> **Your task**
Repeat the lines below word for word, omitting the pictures.
(Input material)
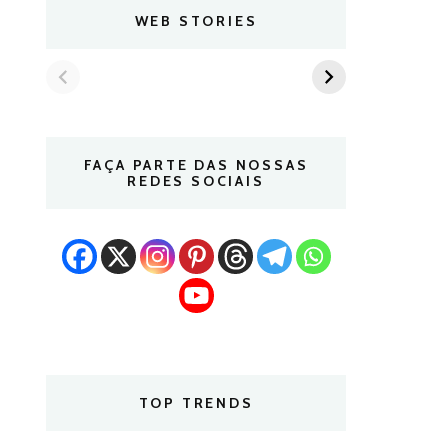
WEB STORIES
FAÇA PARTE DAS NOSSAS
REDES SOCIAIS
TOP TRENDS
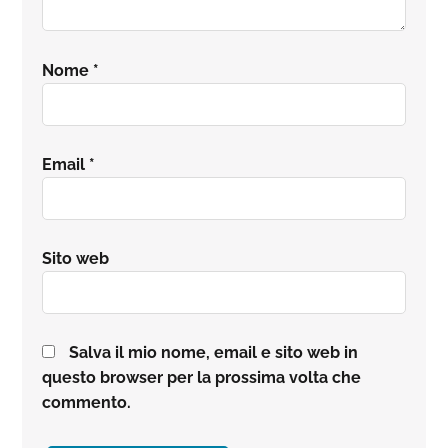
Nome
*
Email
*
Sito web
Salva il mio nome, email e sito web in
questo browser per la prossima volta che
commento.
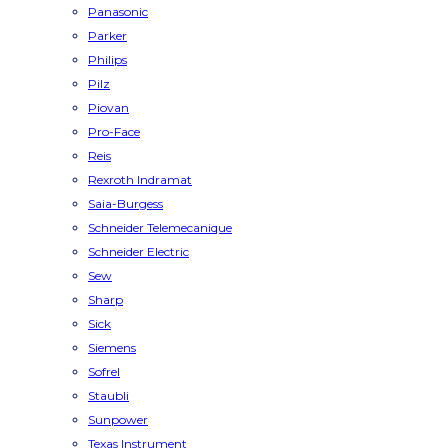
Panasonic
Parker
Philips
Pilz
Piovan
Pro-Face
Reis
Rexroth Indramat
Saia-Burgess
Schneider Telemecanique
Schneider Electric
Sew
Sharp
Sick
Siemens
Sofrel
Staubli
Sunpower
Texas Instrument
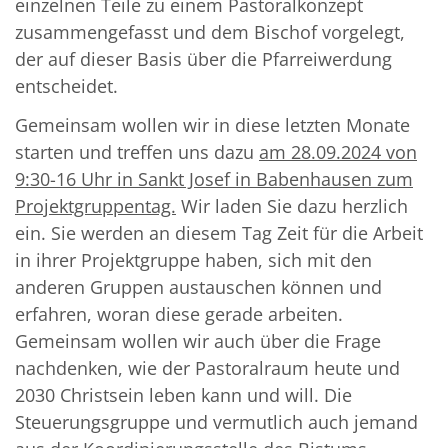
einzelnen Teile zu einem Pastoralkonzept
zusammengefasst und dem Bischof vorgelegt,
der auf dieser Basis über die Pfarreiwerdung
entscheidet.
Gemeinsam wollen wir in diese letzten Monate
starten und treffen uns dazu
am 28.09.2024 von
9:30-16 Uhr in Sankt Josef in Babenhausen zum
Projektgruppentag.
Wir laden Sie dazu herzlich
ein. Sie werden an diesem Tag Zeit für die Arbeit
in ihrer Projektgruppe haben, sich mit den
anderen Gruppen austauschen können und
erfahren, woran diese gerade arbeiten.
Gemeinsam wollen wir auch über die Frage
nachdenken, wie der Pastoralraum heute und
2030 Christsein leben kann und will. Die
Steuerungsgruppe und vermutlich auch jemand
(End Input material)
> **Answer below**
WEB STORIES
FAÇA PARTE DAS NOSSAS
REDES SOCIAIS
TOP TRENDS
Nome
*
Email
*
Sito web
Salva il mio nome, email e sito web in
questo browser per la prossima volta che
commento.
Panasonic
Parker
Philips
Pilz
Piovan
Pro-Face
Reis
Rexroth Indramat
Saia-Burgess
Schneider Telemecanique
Schneider Electric
Sew
Sharp
Sick
Siemens
Sofrel
Staubli
Sunpower
Texas Instrument
einzelnen Teile zu einem Pastoralkonzept
zusammengefasst und dem Bischof vorgelegt,
der auf dieser Basis über die Pfarreiwerdung
entscheidet.
Gemeinsam wollen wir in diese letzten Monate
starten und treffen uns dazu
am 28.09.2024 von
9:30-16 Uhr in Sankt Josef in Babenhausen zum
Projektgruppentag.
Wir laden Sie dazu herzlich
ein. Sie werden an diesem Tag Zeit für die Arbeit
in ihrer Projektgruppe haben, sich mit den
anderen Gruppen austauschen können und
erfahren, woran diese gerade arbeiten.
Gemeinsam wollen wir auch über die Frage
nachdenken, wie der Pastoralraum heute und
2030 Christsein leben kann und will. Die
Steuerungsgruppe und vermutlich auch jemand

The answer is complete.